Mother would not get a divorce. Nor would she sue for child support, because she would have to let Will see us. She was afraid his bad habits might rub off on Ernest. I’ve thought a lot about that. I’m pretty sure that decision was made with the help of Ike and Wellington. They both had good jobs for those days, they were young and mad at Will, and probably said, “We’ll take care of you,” which is easy to say and hard to do.
In 1910, Ike and Wellington both married. That took care of their support. I knew nothing of this, of course. I was seven years old. Ikey moved to Dallas, and I didn’t want to lose him. Uncle Wellington stayed in Denison. Fannie did get a divorce on August 21, 1911, before she married John Wilson Smith. I have a copy of the papers.
When Mother died [in 1959], Uncle Ikey told me how sorry he was that he wasn’t able to help us after he married. I told him I was sure Mother didn’t feel that way. He said, all the same, he should have. That, and the fact that when the Katy Railroad bought twenty acres of the Simmons farm Ikey sent me his part of the money (I was going to East Central Oklahoma Teacher’s College at the time), makes me believe both had something to do with not getting help from our father.

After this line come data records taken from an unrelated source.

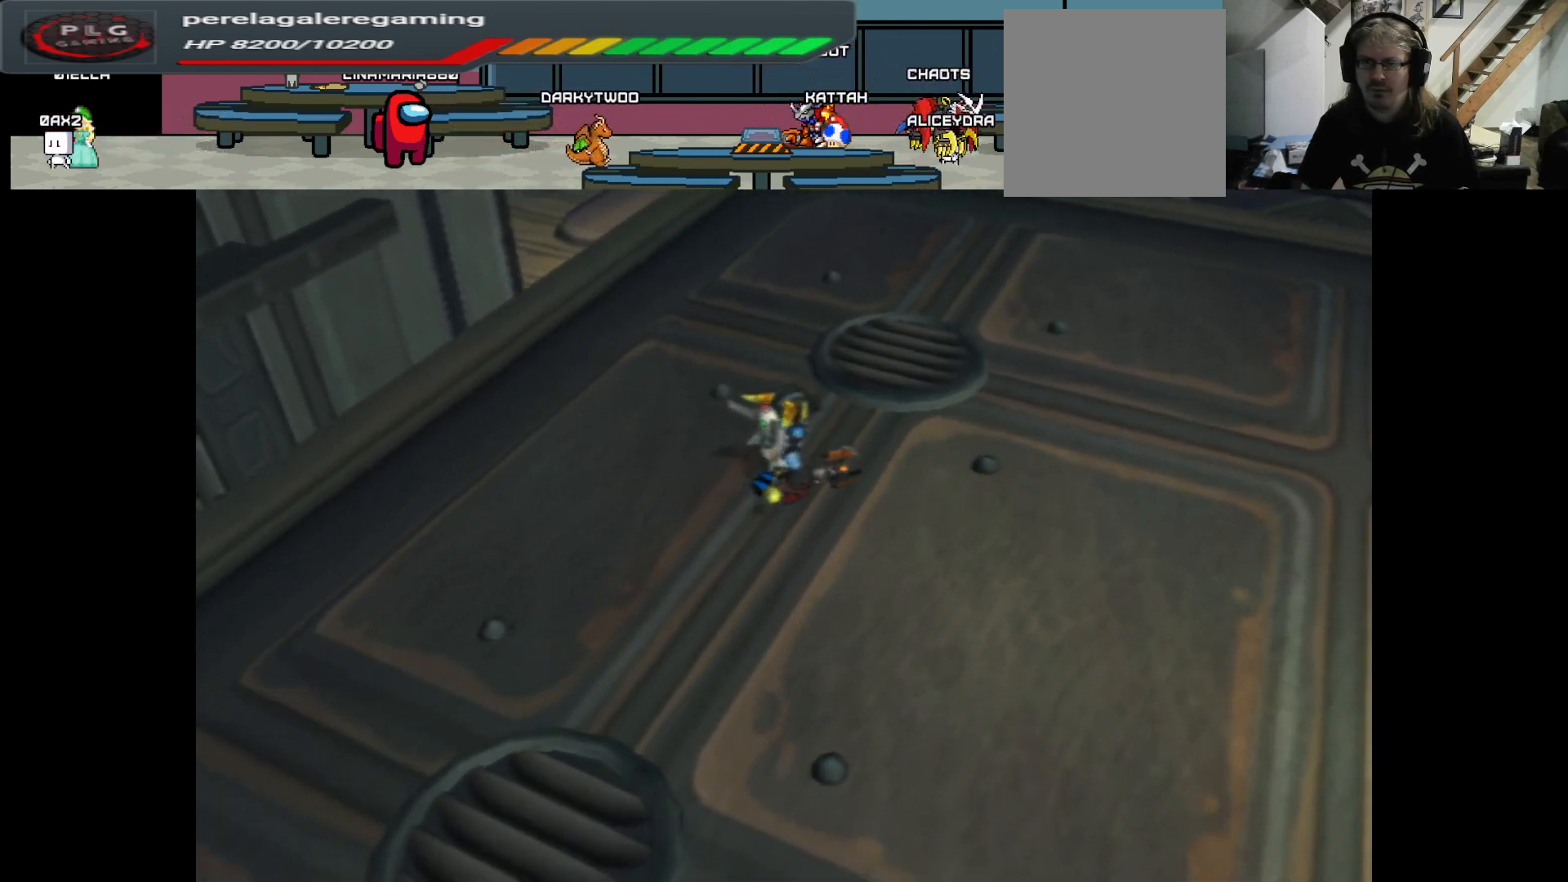
{"buttons": [], "left_stick": "up-right", "right_stick": "center", "events": [[383, "right_stick", "center"]]}
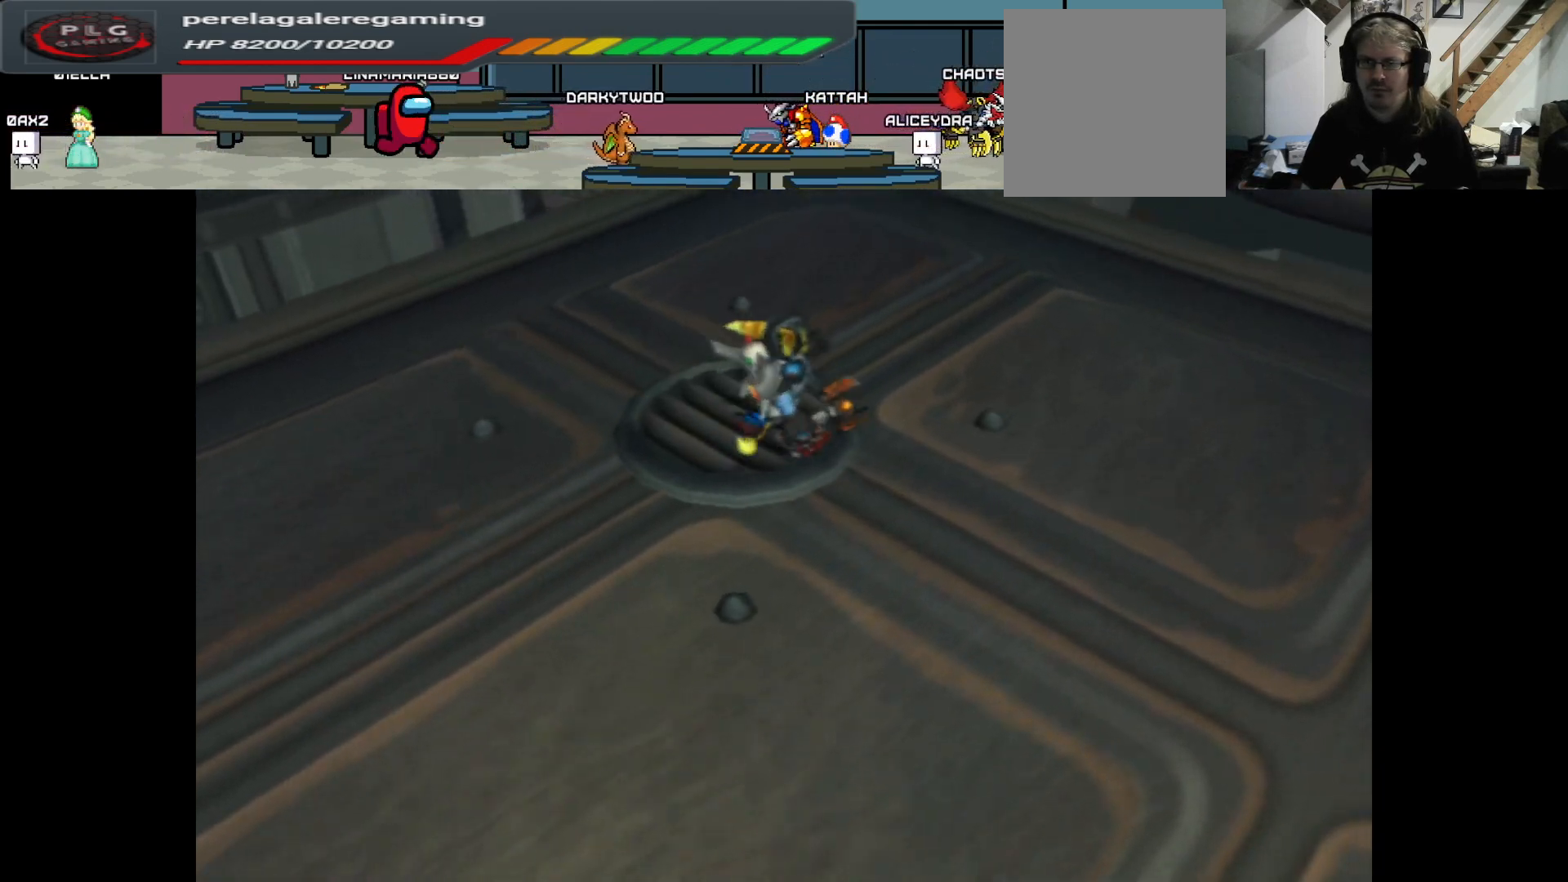
{"buttons": [], "left_stick": "up", "right_stick": "left", "events": [[83, "left_stick", "up"], [150, "right_stick", "left"]]}
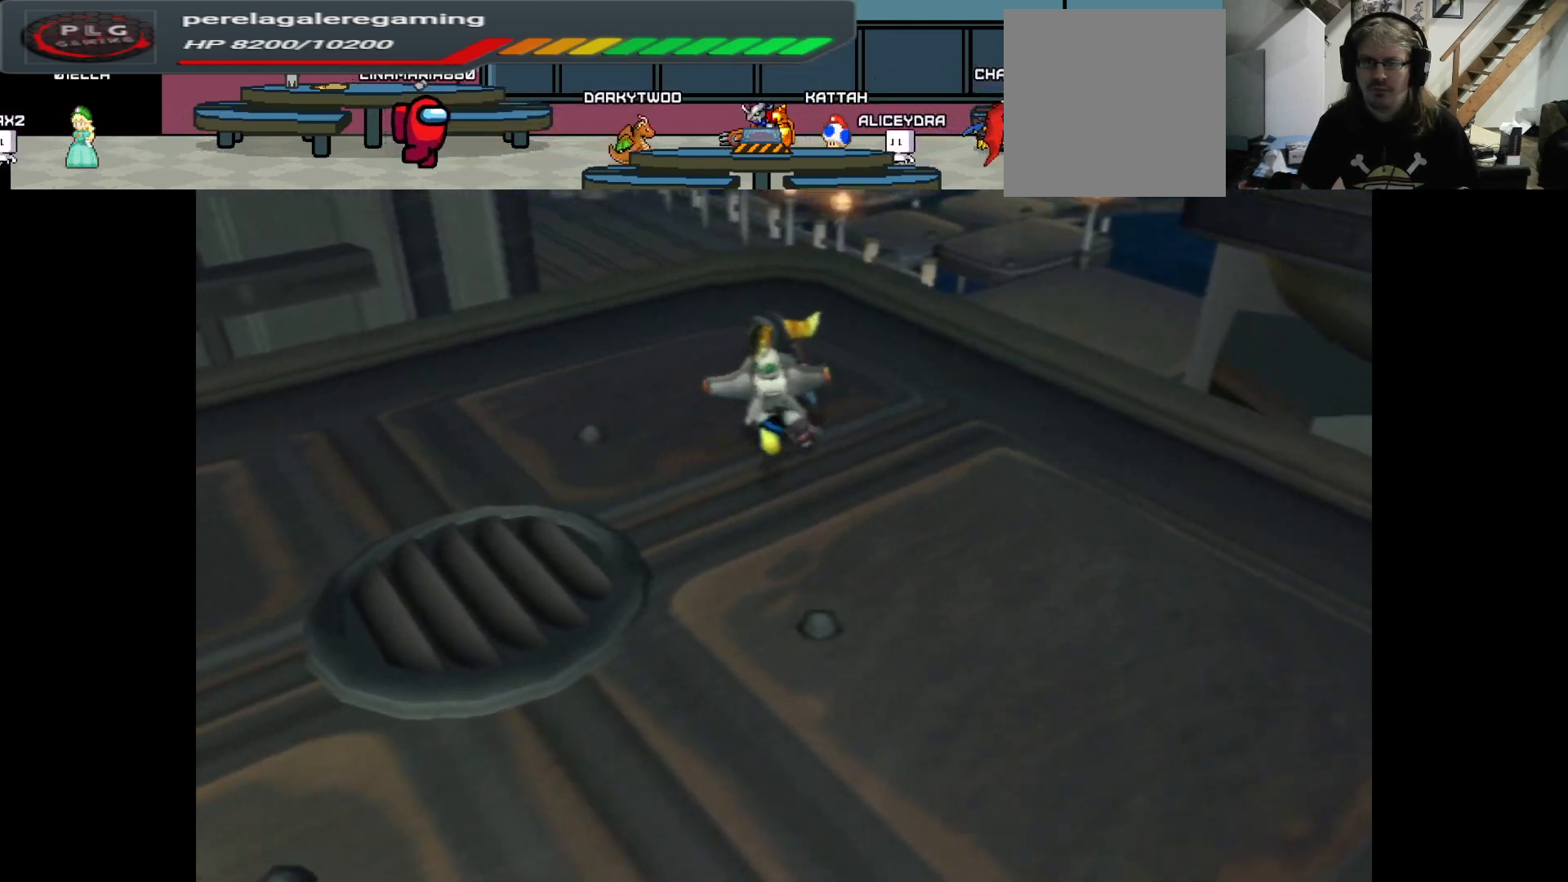
{"buttons": [], "left_stick": "up", "right_stick": "center", "events": [[133, "right_stick", "center"]]}
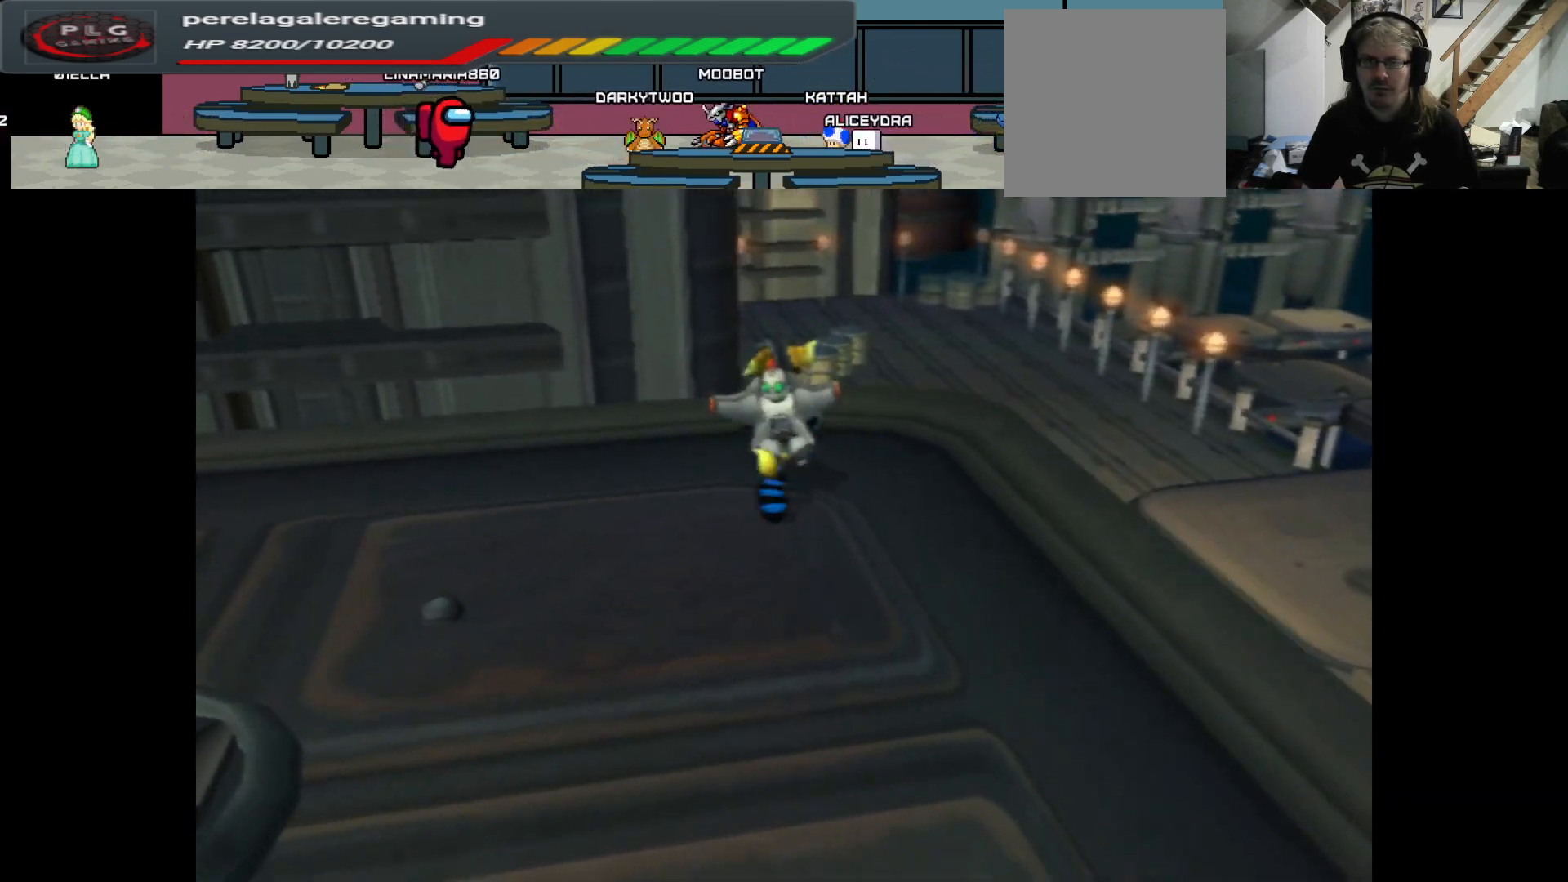
{"buttons": ["A"], "left_stick": "up", "right_stick": "center", "events": [[283, "A", "down"]]}
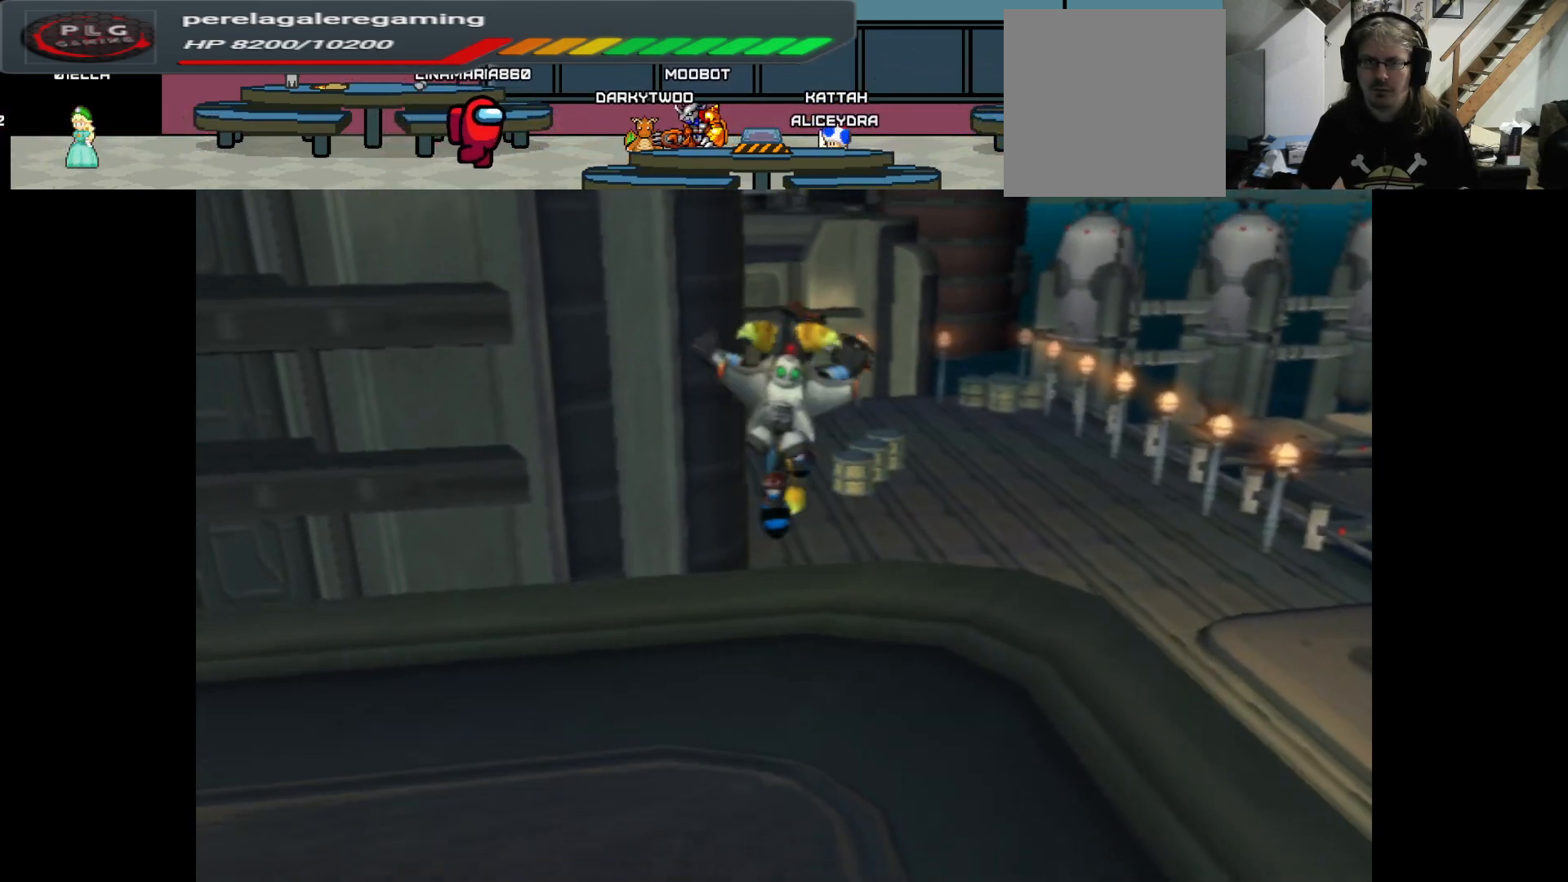
{"buttons": ["A"], "left_stick": "up", "right_stick": "center", "events": [[167, "A", "up"], [267, "A", "down"]]}
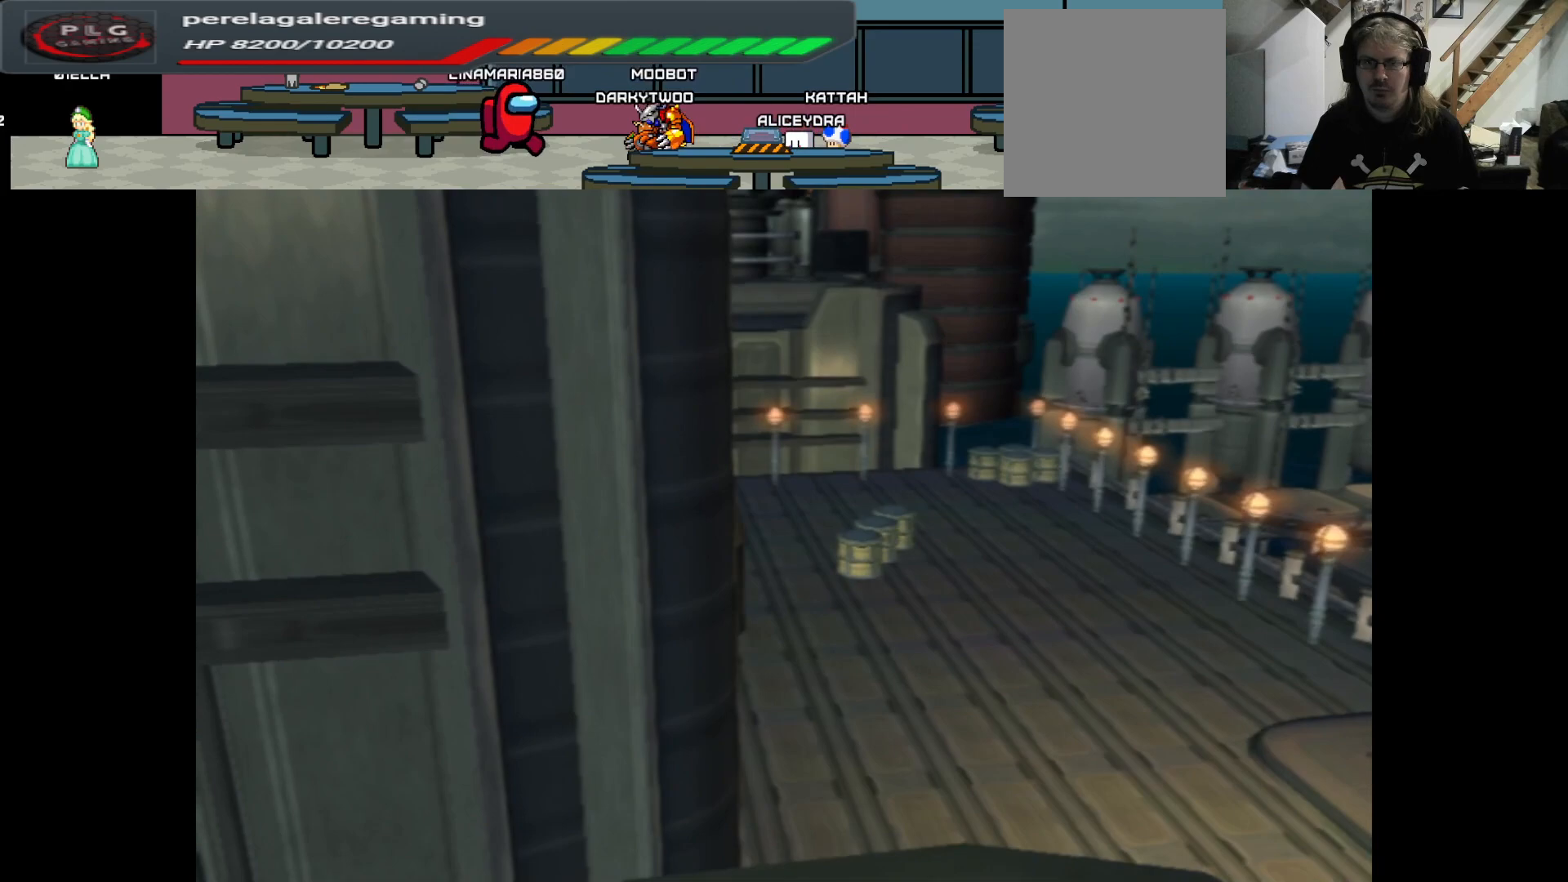
{"buttons": ["A"], "left_stick": "up", "right_stick": "center", "events": []}
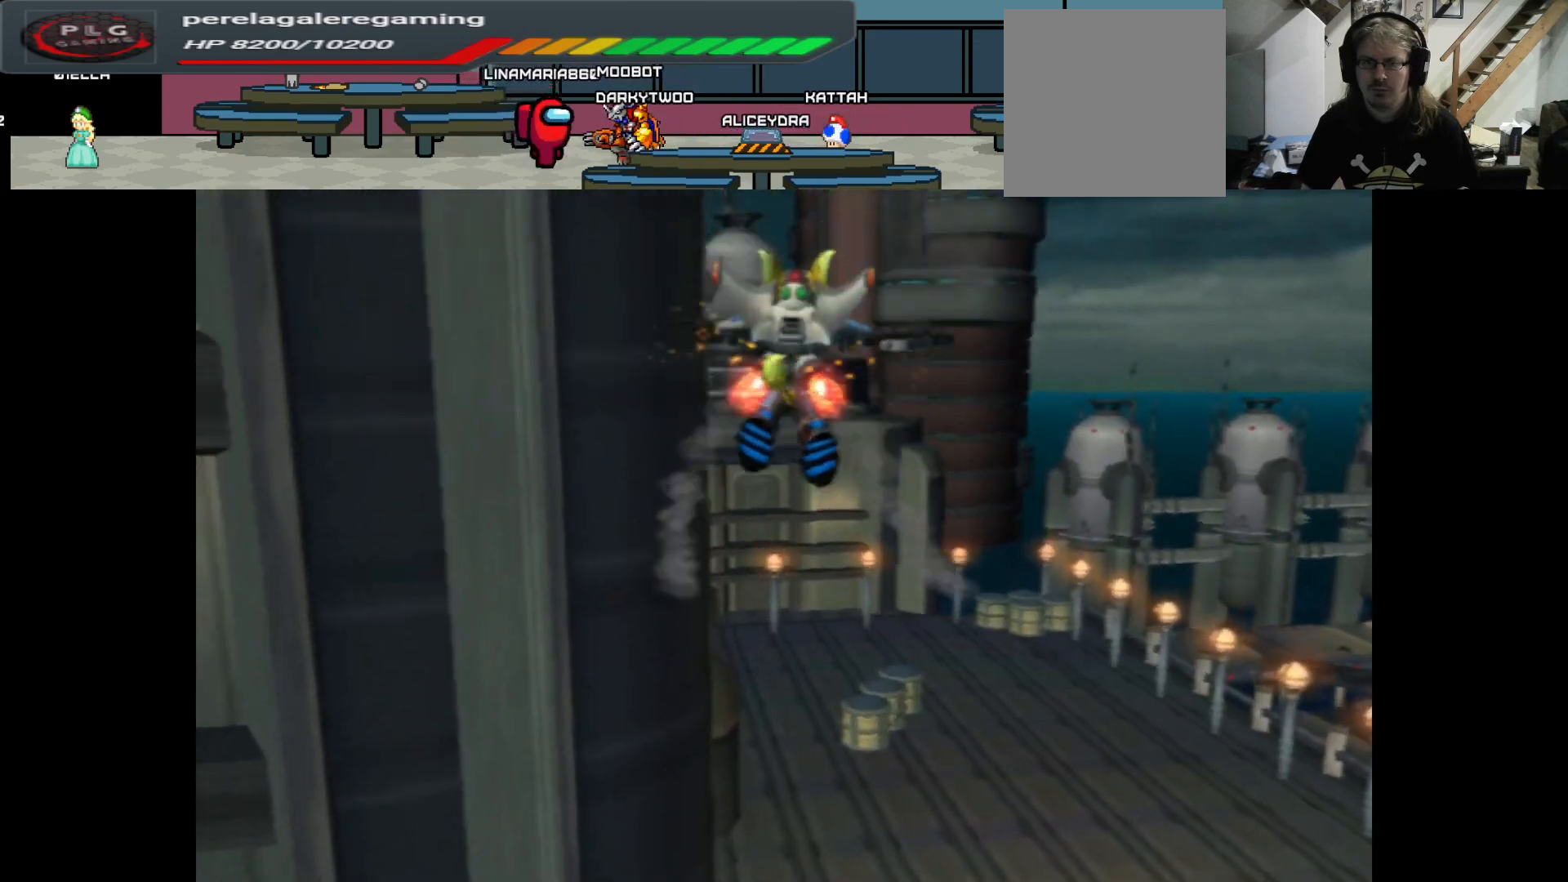
{"buttons": ["A"], "left_stick": "up", "right_stick": "center", "events": []}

As far as I know, Will did not marry again. He visited the Roulains in San Antonio. He and Luther must have been friends. The last time I saw Aunt Minnie Simmons Roulain, was when John [Adams Walker, Jr., Mabel’s first child born December 10, 1928] was a few months old. Grannie [Louisa Pounds Simmons] was sick and living with Mother and Jack Smith.
[This is one of my favorite photographs. Four Generations in March 1929: The woman sitting in the rocking chair (which I now have) is Louisa Edna Pounds (Jackson) Simmons, born January 1, 1841, died July 12, 1929. The woman on the left is Louisa's daughter, Fannie Matilda Simmons (Stewart) Smith, born February 26, 1879, died November 12, 1959. The woman on the right is Fannie's daughter, Mabel Claire Stewart Walker, born November 29, 1903, died December 28, 1998. The baby that Louisa is holding is Mabel's son, and my father, John Adams Walker, Jr., born December 10, 1928, died August 17, 1998.]
I saw Aunt Min in 1924 when we had the big reunion on the farm. She had recently seen my father, and he said he would like to do something for me, send me away to school if I wanted to go, and my reply was, “I’ve already been to school.” In other words, where was he when I was working my way through school? I liked Aunt Min, she was lots of fun. Of course, now I wish I had asked about my father, or at least let her tell me about him.